[Keypoint text descriptions]
###
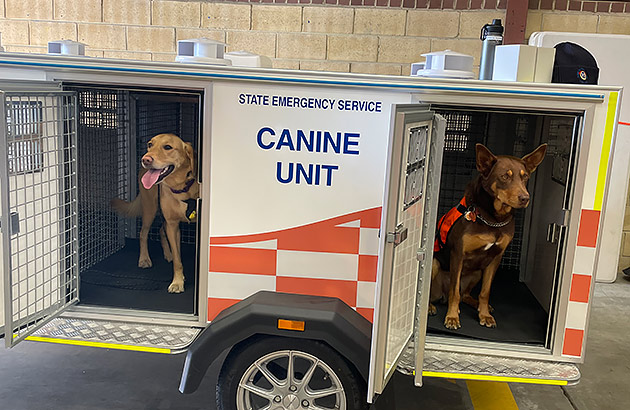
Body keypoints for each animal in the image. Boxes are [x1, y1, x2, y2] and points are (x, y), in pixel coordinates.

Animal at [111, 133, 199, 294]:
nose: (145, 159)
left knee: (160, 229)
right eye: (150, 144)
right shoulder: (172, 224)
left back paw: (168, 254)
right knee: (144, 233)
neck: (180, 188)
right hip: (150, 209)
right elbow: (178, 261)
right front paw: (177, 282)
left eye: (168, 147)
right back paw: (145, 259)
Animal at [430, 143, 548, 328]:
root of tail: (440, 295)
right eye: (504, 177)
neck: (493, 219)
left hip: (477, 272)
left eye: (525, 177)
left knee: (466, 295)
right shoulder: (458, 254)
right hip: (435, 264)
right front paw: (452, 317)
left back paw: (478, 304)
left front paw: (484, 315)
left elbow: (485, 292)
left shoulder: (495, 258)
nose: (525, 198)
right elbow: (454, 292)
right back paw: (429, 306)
###
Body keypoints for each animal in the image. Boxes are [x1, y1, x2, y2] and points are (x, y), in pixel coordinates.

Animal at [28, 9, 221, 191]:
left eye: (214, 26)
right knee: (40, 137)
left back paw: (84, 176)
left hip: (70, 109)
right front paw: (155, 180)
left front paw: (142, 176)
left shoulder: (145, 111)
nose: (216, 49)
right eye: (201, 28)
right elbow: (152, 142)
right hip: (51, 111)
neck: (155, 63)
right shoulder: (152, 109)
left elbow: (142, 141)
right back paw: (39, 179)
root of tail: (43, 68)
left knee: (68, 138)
###
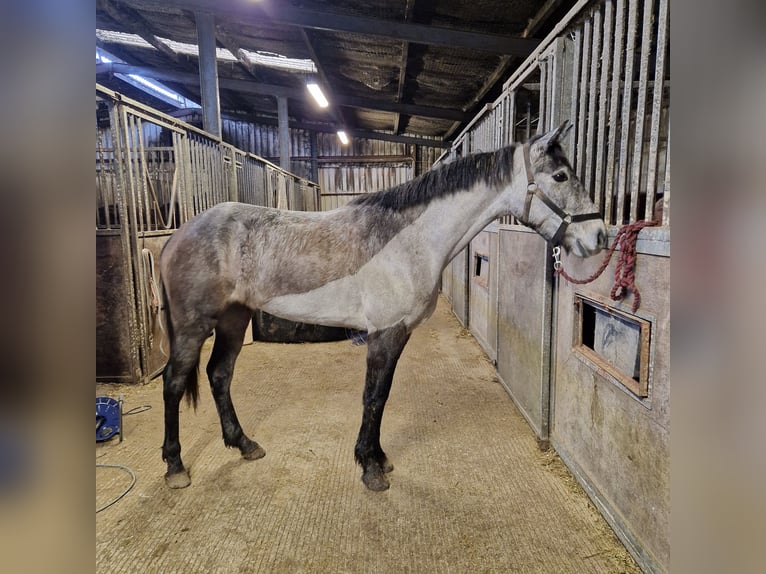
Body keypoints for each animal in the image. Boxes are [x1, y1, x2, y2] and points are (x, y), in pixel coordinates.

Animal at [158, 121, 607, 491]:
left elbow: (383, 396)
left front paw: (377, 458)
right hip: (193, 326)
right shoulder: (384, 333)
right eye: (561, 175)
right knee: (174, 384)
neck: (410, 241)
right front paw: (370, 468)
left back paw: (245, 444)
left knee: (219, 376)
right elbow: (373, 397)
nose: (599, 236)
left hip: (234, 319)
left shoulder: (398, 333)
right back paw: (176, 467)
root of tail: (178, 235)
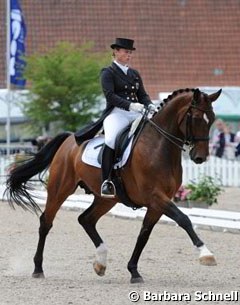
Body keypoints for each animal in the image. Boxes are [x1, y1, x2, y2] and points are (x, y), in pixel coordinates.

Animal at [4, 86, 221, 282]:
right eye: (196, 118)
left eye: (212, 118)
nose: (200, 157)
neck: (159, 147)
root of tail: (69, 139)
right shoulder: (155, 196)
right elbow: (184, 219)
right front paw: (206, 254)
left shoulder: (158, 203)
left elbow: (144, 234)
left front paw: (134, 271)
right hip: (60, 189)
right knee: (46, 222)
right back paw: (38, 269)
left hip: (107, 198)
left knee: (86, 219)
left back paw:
###
EXERCISE DIRECTIONS
Could you restate word for word the lines above from the one containing "left eye: (214, 26)" through the one containing "left knee: (68, 138)", both included, and nothing else?

RESULT OF THIS EXERCISE
left eye: (214, 26)
right knee: (40, 137)
left back paw: (84, 176)
left hip: (70, 109)
right front paw: (155, 180)
left front paw: (142, 176)
left shoulder: (145, 111)
nose: (216, 49)
right eye: (201, 28)
right elbow: (152, 142)
right hip: (51, 111)
neck: (155, 63)
right shoulder: (152, 109)
left elbow: (142, 141)
right back paw: (39, 179)
root of tail: (43, 68)
left knee: (68, 138)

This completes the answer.